The Matanuska-Susitna Borough has received a $2 million offer for an unused ferry that’s racking up monthly maintenance costs, but the borough manager says the municipality needs a higher offer to cover a grant that must be repaid to the federal government.
The borough has turned down the $2 million offer for the ferry from Abu Dhabi Mar LLC, the Anchorage Daily News reported. The borough is on the hook for $6 million to the Federal Transit Administration if the $78 million catamaran Susitna is not used for municipal public transportation.
“I do not see that (the $2 million) being an acceptable offer,” borough manager John Moosey said. “It might be acceptable if we did not have a $6 million liability with the FTA.”
The rejection was a surprise to the company from Abu Dhabi, the capital of United Arab Emirates. The company wanted to use the ferry as a mobile service platform for patrol boats stationed on islands. The Abu Dhabi offer was the highest received.
Johan Valentijn, chief operating officer, said in correspondence to the borough that the company made the $2 million offer in response to a borough request and assurance in mid-August that “the vessel could be ours” for that amount. Later messages indicated frustration with a lack of direction from “confused” borough staff and an indecisive borough assembly.
“It is up to the Borough council to decide to either go forward with us,” Valentijn wrote in a letter Sept. 23. The alternative, he continued, would be to have the ferry remain in “Alaska for the foreseeable future as a memory of bad communications.”

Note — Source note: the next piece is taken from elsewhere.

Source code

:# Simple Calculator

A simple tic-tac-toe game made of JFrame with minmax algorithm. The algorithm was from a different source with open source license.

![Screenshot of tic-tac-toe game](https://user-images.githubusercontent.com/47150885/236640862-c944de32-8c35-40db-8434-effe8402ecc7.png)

The Susitna can carry up to 130 passengers and 20 cars. It was accepted to provide ferry service between Anchorage and Port MacKenzie. However, no landings have been built, and borough officials concluded that the vessel would be too expensive to operate. Mat-Su officials put the ferry up for sale last year.
They said they would consider giving the vessel to a government entity that could relieve them of the federal grant obligation.
The assembly in June indicated that it would part with the ferry even if it meant repaying the grant obligation. The ferry has been docked outside Ketchikan and has cost $1.3 million for crew fees and other expenses.
However, assembly members then authorized Moosey to find a way to store the ferry near the port for the winter.